一瞬で疑念が溢れ出し、何故か一歩後ずさる。


「…これは、異世界召喚っすよ!!」


(……???)


「お前、ちょっと落ち着け。」


中年の方がツッコミを入れる、当然だ。


(何を言っているんだコイツは。)


しかし、状況の説明がつかない。それ故に否定ができない。この状況ではどんな発言もありえない、などと断言できないのが現実だ。

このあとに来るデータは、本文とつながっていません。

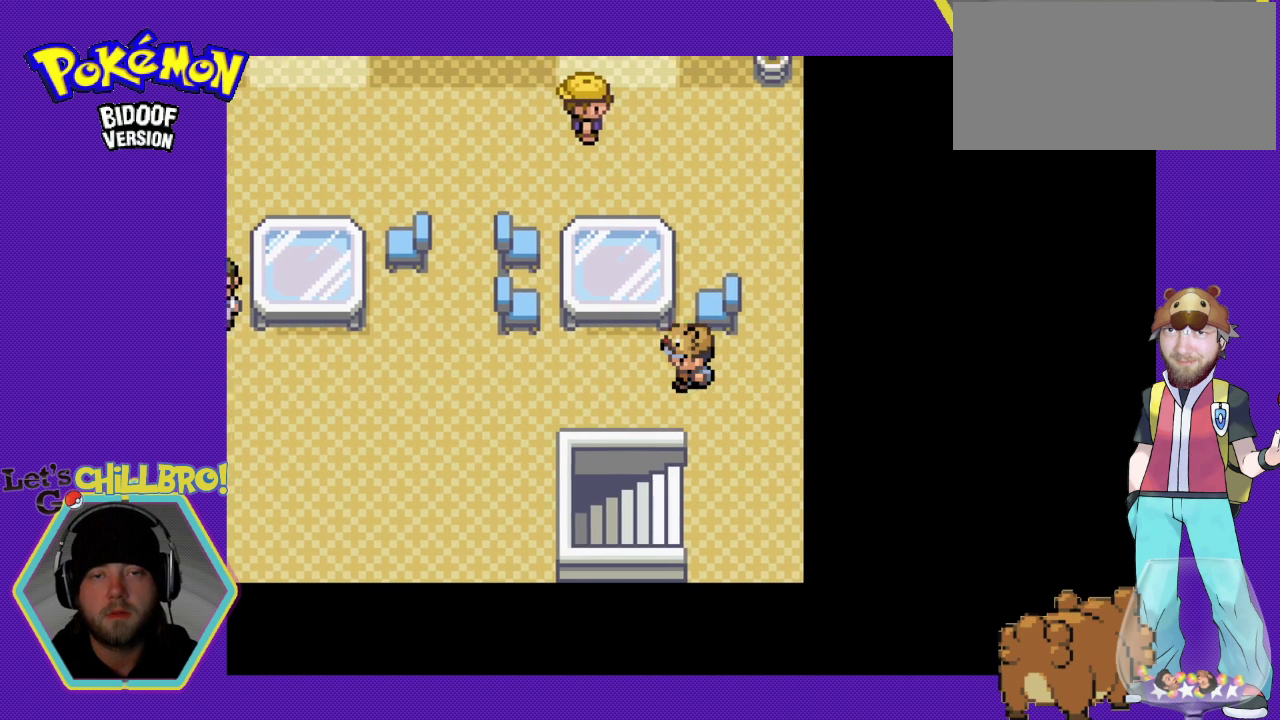
{"buttons": ["B", "DPAD_LEFT"], "events": []}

(やばい、どうだろ。あれ?もしかしたら本当にそうなのか?)


電車内での眩い閃光、目の前にあるこの状況、どちらも普通ではあり得ないことだ。 


「……もしかしたらお前、証拠でもあるのか?」


中年もどうやら疑いを捨てきれないらしい。


「あっそうか。課長、高いところ苦手でしたね。ちょっと勇気出して、あの辺見てみて下さいよ。」


そういうと彼は壁のない方、つまりは地上の方を指さした。


「あっ動いた!今飛んでます!」


「……お、おぉ?!」


「……うわっ!」


眼下に広がる高原。そして彼の指差す外れの荒野。……確かに、いた。コウモリのような翼に、トカゲのゴツいバージョンみたいな体。そして遠くからでもわかる、鮮やかな赤。


「えっと…あれって…」


「そう!ドラゴンっすよー!」


(…マジでドラゴンだ。)

嘘偽りなく。この目に写っている。見るということすら許されないはずの、まさに雲の上の存在が、そこにはいた。


「…カッコいいな。」


「……そうですね。」


中年が独り言のように呟き、一心も同意する。


(リアルドラゴンカッコよ。イケメンかよ。)


「…えっ?てことはマジで異世界ですか?!」


今更驚愕の声を上げる。


「多分、そうっすね。」


(何でそんなに落ち着いてるんだよ。)


「何でそんなに落ち着いてるんだよ。」


中年と気持ちがシンクロする。


「だって、落ち着いたとしてもですよ?」


(だとしても?)


「どーやって降りるんすか?」


その言葉で、自分の置かれている状況を思い出した。眼下に広がる高原、人が住む気配もない。


(……あれ?詰んでね?)


脱出マジックでないのなら、魔法を使うしか方法はない。